After a very long talk with one of my dearest friends, here are the conclusions we arrived at:

  • If you have time on your hands that can be considered as wasted time, only because Mr. Wonderful left for work, a night out with the guys, some silly ball game or even a trip to the bathroom, that’s not so good. In fact, that’s not good at all. Take advantage of time alone.
  • If he rolls his eyes at you when he thinks you didn’t see him and then covers it up with, “Oh, baby, I was just kidding”, that’s no good either. And if you’re like me, it’s also not good for his health. Enough said.
  • If he counts the change you bring back to him after having driven your own car into town to run an errand for him, again - not so good. In fact, he may be interested to know that a nickel actually stings a pretty good bit when it hits the side of his head.
  • If, when he shows up at your house to watch a movie, carries in a bag of laundry and asks you to wash it for him, but then acts as though your request for him to change the light bulb you can’t reach is akin to asking him to let you paint his toes a lovely shade of red hot rosy, guess what? Yep - not so good.
  • If you find yourself constantly making excuses for dates he’s backed out of at the last minute, but strangely only happens when you ask him to go somewhere that might require his “inside voice”, you might want to rethink the fact you get stuck at more than your share of hunting camps to help “knock the dust around before hunting season starts”. Knock the dust around? Hell, that means bring the Pine Sol, the bleach and clean sheets and towels. And if I wanted bleach hands, I’d stay home and clean my own house.

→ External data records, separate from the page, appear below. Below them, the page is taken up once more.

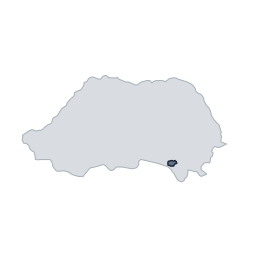 Gyôr highlighted on a map of Hungary, rotated 197°
{"feature_id": "HUN-4905", "entity_name": "Gyôr", "entity_type": "Urban county", "adm_level": 1, "iso_a3": "HUN", "parent_name": "Hungary", "parent_adm1": "", "projection": "orthographic", "projection_center": [17.664, 47.662], "detail": "fine", "context": "in_parent", "style": "filled", "palette": "slate", "viewbox_px": 256, "rotation_deg": 197, "n_neighbors": 0, "source": "natural_earth", "source_scale": "10m", "svg_char_len": 2811}
<svg xmlns="http://www.w3.org/2000/svg" viewBox="0 0 256 256"><g transform="rotate(197 128 128)"><path d="M204.1,71.4L206.9,70.9L207.0,70.9L207.6,71.1L208.2,73.1L208.3,73.2L209.0,74.5L209.8,76.2L210.8,77.5L213.0,77.9L215.8,79.4L217.8,82.3L220.6,83.4L220.8,83.5L221.3,83.3L223.3,83.0L223.7,83.6L225.4,85.0L226.0,86.3L225.8,87.8L226.2,89.3L226.8,89.8L226.2,91.0L221.5,96.6L219.6,98.2L218.3,98.6L216.2,98.1L214.1,98.7L212.2,100.0L210.5,100.4L209.2,101.9L207.6,104.9L205.7,107.5L203.6,109.1L202.5,110.6L202.7,115.3L201.6,116.7L200.0,118.2L199.2,119.4L197.1,126.8L195.4,129.2L193.7,131.1L193.5,132.7L193.6,134.5L191.8,138.3L189.3,142.3L188.9,143.9L189.6,146.0L187.1,148.6L185.7,149.8L184.5,150.4L183.8,152.0L182.7,155.8L183.1,157.4L183.2,159.0L181.1,160.0L180.6,161.7L180.1,163.8L179.2,164.8L176.9,166.6L170.8,166.1L168.5,166.8L167.8,168.1L167.7,169.1L167.0,170.1L165.7,171.3L164.3,171.9L161.1,170.5L154.3,172.2L153.2,173.3L152.2,172.6L150.7,172.0L143.8,171.3L141.2,172.1L137.6,171.9L134.2,171.3L131.8,171.9L129.6,174.9L128.6,175.9L127.7,176.6L125.8,177.6L124.3,178.7L122.2,179.5L120.3,179.5L118.5,178.2L117.9,178.5L117.4,179.7L116.4,180.7L113.8,182.0L113.1,182.0L111.0,182.9L107.6,183.5L105.9,183.1L102.9,187.3L102.0,188.0L99.1,189.3L96.7,189.9L94.7,189.5L93.8,189.4L84.8,189.3L80.0,188.4L77.0,186.8L75.0,185.0L74.0,183.1L71.6,181.9L67.9,181.4L65.1,179.5L63.0,176.0L60.3,173.2L56.8,171.1L54.0,168.2L52.0,164.5L48.3,161.1L43.1,158.1L41.5,157.4L41.2,156.5L38.6,152.7L37.5,151.3L37.7,149.5L37.2,148.5L36.2,147.7L35.8,145.1L35.5,143.1L34.8,141.8L29.2,141.5L34.0,136.8L36.3,135.6L39.0,135.8L39.9,135.4L40.2,134.7L40.7,133.2L40.9,131.8L41.2,130.4L40.9,129.6L39.6,129.4L39.0,126.0L39.7,124.8L40.4,123.9L39.6,119.8L39.9,118.4L42.0,118.2L43.8,117.4L45.2,116.4L45.6,115.1L46.8,112.6L45.8,109.4L39.7,107.3L39.4,106.5L40.9,105.6L42.4,104.3L43.3,103.4L44.4,103.2L46.1,103.8L49.0,106.1L50.1,106.4L51.2,105.8L52.3,105.7L55.6,105.8L58.3,105.3L57.7,102.8L57.7,101.0L57.3,99.6L57.6,98.1L58.7,96.9L59.0,94.2L60.7,92.3L61.5,92.1L64.5,92.4L65.2,92.9L65.6,93.0L70.4,97.5L74.9,100.9L78.6,102.6L84.0,102.7L89.7,102.9L99.4,102.2L106.6,101.7L107.0,100.8L108.1,98.8L107.2,97.1L107.2,95.1L108.4,92.4L111.9,90.2L122.1,89.0L127.9,87.2L128.7,85.0L130.6,82.8L132.3,82.3L134.8,83.2L137.8,85.1L140.3,86.0L141.8,85.3L146.9,81.9L152.7,78.5L156.4,69.7L156.8,68.3L161.2,67.2L167.6,67.1L170.9,68.1L173.4,68.6L177.1,68.2L182.3,66.1L184.3,66.1L185.9,67.3L187.6,68.3L188.8,69.7L189.8,71.6L190.3,72.3L191.1,73.3L192.5,74.6L193.8,74.9L203.6,71.9L204.1,71.4Z" fill="#d9dde1" stroke="#a8b0b8" stroke-width="1"/><path d="M76.2,104.0L77.5,104.4L78.8,104.2L79.5,105.7L79.8,107.1L79.6,107.9L77.7,109.1L76.5,109.7L74.6,109.7L73.5,110.6L72.4,109.9L72.0,110.0L71.1,108.5L72.8,107.2L73.3,105.0L76.2,104.0Z" fill="#64748b" stroke="#1e293b" stroke-width="1.5"/></g></svg>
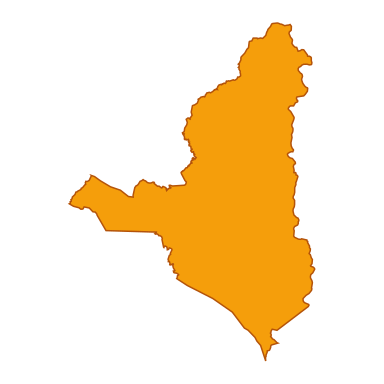 Guemon, Dix-Huit Montagnes, Ivory Coast (Albers equal-area conic projection)
{"feature_id": "98640826B22329502030217", "entity_name": "Guemon", "entity_type": "district", "adm_level": 2, "iso_a3": "CIV", "parent_name": "Ivory Coast", "parent_adm1": "Dix-Huit Montagnes", "projection": "albers", "projection_center": [-7.319, 7.029], "detail": "fine", "context": "isolated", "style": "filled", "palette": "amber", "viewbox_px": 384, "rotation_deg": 0, "n_neighbors": 0, "source": "geoboundaries", "source_scale": "gbopen_adm2", "svg_char_len": 5962}
<svg xmlns="http://www.w3.org/2000/svg" viewBox="0 0 384 384"><path d="M265.7,361.0L265.5,357.6L266.1,356.1L266.0,355.1L267.1,352.4L267.3,350.8L269.0,350.5L269.7,349.9L270.6,347.6L270.8,345.8L271.4,345.0L277.9,343.1L277.0,342.7L274.0,339.6L272.4,338.9L271.4,337.2L270.6,336.7L271.2,335.4L271.1,334.2L270.4,333.1L271.0,332.2L271.0,331.2L272.2,329.2L277.0,330.3L308.3,306.5L309.0,305.1L308.6,304.4L305.2,303.0L304.0,302.2L303.2,301.0L303.0,298.8L303.7,297.8L306.1,295.3L309.0,293.5L311.5,290.4L311.9,288.8L311.5,288.1L312.4,282.7L311.9,280.6L310.5,278.0L310.4,276.6L310.8,274.6L312.8,272.8L314.7,269.2L314.5,268.4L313.4,267.2L310.7,266.2L310.5,265.8L312.0,263.7L312.4,259.5L311.3,257.8L310.3,254.7L309.1,253.6L310.2,250.9L310.4,248.9L309.5,247.7L309.5,246.0L307.7,242.8L307.7,241.4L307.0,240.9L306.9,240.0L301.6,238.8L300.8,239.3L298.6,239.2L294.6,237.3L293.7,236.2L294.2,230.7L293.6,229.0L293.9,227.7L294.7,226.5L297.6,225.0L298.3,223.4L298.2,221.8L298.8,220.9L298.8,219.8L298.0,218.1L296.5,217.5L293.9,214.9L293.0,211.0L293.2,209.0L294.3,206.7L294.6,204.4L294.6,200.4L293.1,198.0L293.3,196.1L294.1,194.8L294.7,192.3L294.7,187.6L295.9,184.7L295.8,182.3L296.2,181.9L297.9,176.6L297.4,175.4L296.0,174.9L296.0,173.5L295.7,172.7L295.3,172.5L294.1,172.8L293.9,172.6L294.1,170.2L293.3,166.3L294.1,164.4L295.4,163.7L295.3,162.2L292.4,158.5L290.1,157.9L288.7,156.8L287.9,155.8L287.4,154.2L287.9,153.4L290.1,152.1L291.5,151.7L292.8,151.8L293.5,150.1L293.3,149.4L292.5,148.9L291.2,145.9L290.9,142.9L292.0,137.6L291.5,134.5L292.7,131.9L293.0,129.8L292.9,128.2L292.0,126.7L291.7,124.8L293.7,119.7L294.1,118.0L294.0,117.2L290.7,111.5L288.4,109.4L288.3,108.2L289.5,106.5L290.5,105.9L293.6,105.9L295.4,102.8L297.5,101.9L297.8,101.0L297.5,100.3L296.9,100.1L296.4,98.1L297.0,96.9L303.7,95.9L305.2,94.4L307.4,91.3L307.7,88.3L307.4,87.8L306.4,87.5L304.9,86.3L302.8,83.3L301.9,80.8L301.6,79.2L302.5,76.4L302.2,74.8L301.5,73.7L300.5,73.2L298.3,70.5L298.1,68.8L298.9,67.3L300.6,66.5L301.9,65.1L303.6,64.3L307.0,64.2L309.3,64.9L311.1,64.7L311.6,64.3L311.9,62.7L311.3,60.7L311.3,57.8L310.8,57.0L309.4,56.2L307.6,56.2L307.4,54.9L303.7,49.8L301.8,49.6L300.2,50.7L298.1,51.2L296.7,47.4L295.0,47.2L293.2,45.5L291.9,43.4L292.5,40.0L291.7,38.5L290.6,37.4L289.0,33.5L289.3,32.0L291.1,30.4L291.3,29.2L291.4,26.3L290.1,24.5L288.5,25.1L287.1,25.2L284.7,25.7L281.6,24.2L280.4,24.1L278.6,23.3L277.3,23.0L272.7,23.5L271.7,24.0L270.5,26.5L268.0,29.3L267.4,31.0L266.7,32.2L265.8,35.4L262.7,38.4L260.6,38.0L257.5,38.7L257.1,38.1L253.2,38.1L251.8,40.9L249.5,41.4L249.2,41.9L248.5,47.7L246.9,49.3L244.8,53.1L241.2,56.9L240.8,58.1L241.0,58.7L240.8,60.1L239.3,63.2L238.4,63.9L238.3,64.4L239.2,64.5L239.3,66.1L238.3,67.5L239.1,67.9L239.0,69.3L240.2,71.1L240.1,72.8L240.5,73.9L240.6,75.8L240.3,76.2L238.8,77.1L237.6,77.1L237.2,78.6L235.4,80.0L234.1,80.3L233.3,79.8L229.6,81.1L228.8,80.8L227.4,81.2L226.5,81.0L226.2,81.3L226.1,82.5L225.3,83.5L224.1,83.1L222.5,84.2L222.2,83.9L221.9,84.1L221.8,84.6L221.4,84.8L220.6,84.4L218.8,85.1L217.8,86.6L217.4,88.0L216.4,88.8L217.1,89.5L215.6,89.4L214.7,90.1L214.4,89.8L212.9,91.4L210.6,92.8L209.3,92.3L206.7,93.0L205.8,94.8L205.3,95.1L205.0,96.6L204.5,96.9L203.5,96.5L200.8,97.2L199.2,98.9L198.5,98.9L198.1,99.3L198.4,100.4L197.3,103.1L194.3,105.1L193.3,105.2L192.4,105.8L191.2,112.1L192.1,115.3L190.1,118.1L190.1,119.1L189.4,118.8L188.9,118.1L187.9,118.0L186.2,119.3L187.3,122.3L186.8,124.7L184.7,128.1L184.2,131.6L182.4,132.8L183.0,134.3L183.8,133.8L184.2,133.9L183.7,135.1L184.5,137.1L184.4,139.1L185.1,139.7L185.9,139.1L186.5,139.9L187.0,140.0L188.2,139.3L188.8,140.2L188.4,141.5L188.8,142.4L189.4,142.3L189.2,143.1L189.6,143.5L189.0,144.7L189.5,144.9L189.1,145.7L190.8,146.4L191.2,149.3L192.1,149.2L192.1,149.5L191.3,149.9L190.8,150.8L192.0,152.3L193.5,151.8L193.6,153.2L194.6,154.2L194.0,154.5L194.3,154.9L194.1,155.7L196.2,157.6L194.9,159.3L194.2,158.2L193.3,157.8L192.6,158.0L192.2,158.9L193.2,159.1L193.2,159.8L192.7,160.3L191.4,160.7L190.9,161.9L191.0,162.3L191.8,162.6L191.9,163.1L190.5,163.4L189.8,164.8L189.2,164.9L189.1,165.9L188.8,166.0L188.5,165.6L187.9,166.1L187.4,167.6L186.0,167.8L183.8,170.5L182.6,170.9L182.6,171.5L181.6,171.8L181.1,172.5L181.4,173.7L185.0,180.6L186.3,182.0L185.9,183.9L185.0,184.9L184.6,185.2L172.5,186.0L170.0,185.2L169.5,185.3L169.2,185.4L169.5,186.5L170.8,187.8L170.0,188.3L169.5,188.0L168.9,188.3L166.6,190.6L166.2,189.2L167.0,189.0L165.5,187.5L163.0,186.4L162.5,186.8L162.3,187.6L161.5,187.9L159.0,186.1L157.6,186.3L154.1,183.4L154.4,182.8L154.1,182.3L153.0,182.1L151.3,182.9L149.9,183.1L148.1,182.8L147.2,182.4L145.6,180.9L144.3,180.5L143.1,179.6L141.7,180.7L140.1,181.3L138.2,184.4L137.3,185.3L136.1,185.8L134.8,187.6L133.1,195.2L133.2,197.1L128.4,196.5L120.4,190.2L110.5,186.8L100.4,180.8L94.6,176.6L91.2,175.4L91.4,175.7L89.2,180.4L87.7,181.3L86.7,181.5L85.9,181.3L85.3,182.8L85.7,184.3L84.8,184.9L82.5,187.7L81.2,188.3L80.9,189.5L77.5,191.3L77.2,191.8L75.9,192.1L75.0,194.5L72.3,197.1L72.1,198.7L70.9,199.8L71.3,200.7L71.2,201.3L70.1,201.9L70.4,202.6L70.3,203.3L69.3,203.8L73.5,206.3L79.1,207.8L80.6,209.1L82.0,209.2L83.0,208.9L84.1,206.9L89.3,208.0L92.9,211.8L95.3,212.1L96.8,214.0L97.1,215.2L106.0,230.6L156.3,232.1L156.1,232.8L154.9,233.7L155.8,234.2L156.3,233.9L157.2,234.0L157.9,234.4L159.0,235.8L160.0,235.6L161.6,236.7L162.3,238.5L162.0,239.6L163.6,247.2L163.9,247.5L164.4,246.3L165.0,246.0L166.6,246.7L167.1,247.7L167.3,249.8L168.6,249.4L169.0,248.2L169.6,247.9L171.6,248.8L172.0,249.8L170.3,253.4L170.6,254.4L169.3,255.4L168.2,258.8L168.1,259.6L168.5,260.2L168.3,261.6L169.4,261.6L169.6,262.0L169.6,262.7L170.1,263.5L169.7,264.6L169.9,264.9L171.0,264.9L172.4,263.9L173.2,263.9L173.4,264.2L172.8,265.5L173.3,267.8L174.9,270.5L174.6,271.0L173.4,271.0L173.7,272.3L174.2,272.8L176.7,273.2L178.6,274.5L178.6,275.0L177.5,275.6L177.1,277.9L176.7,278.6L187.3,285.5L212.8,298.5L232.3,312.1L244.4,328.1L248.1,330.2L255.0,337.4L256.9,341.1L260.6,345.4L265.7,361.0Z" fill="#f59e0b" stroke="#b45309" stroke-width="1.5"/></svg>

If we’re able to slant it just a bit, a different image appears.  I can’t imagine not throwing out my own declarations of, “You’re driving me crazy.  Go home.  Call me tomorrow.” from time to time.  And roll his eyes?  That’s when I would introduce Mr. Flexible Eyeballs to the evil eye.  His eye rolls have nothing on my evil eye.  That would pretty much eliminate his desire for such petty acts of passive aggressive behaviors.  And counting his change?  Yeah, right.  I’d like to think I would find an eloquent way of reminding him of a few facts: first, I’m a lot of things, but a thief is not one of them.  If I feel like I need his money, I’ll own up to it.  I certainly wouldn’t sneak a five dollar bill out of his change from buying root beers and Rolos because “it just ain’t an appropriate baseball game without Rolos”.  Further, if he’s so concerned with the money that leaves his pockets, then maybe he should take his money, his pockets and his ass out of my life and do it before the Law & Order marathon starts!

Of course, I don’t condone humming nickels upside his head, but what I am saying is I’ve yet to see a man go to Lowe’s and choose a doormat, so why would women allow themselves to be positioned as those very things?  A bellyful’s a bellyful.  Men, much as they love Lowes, have no idea welcome mats are even sold there!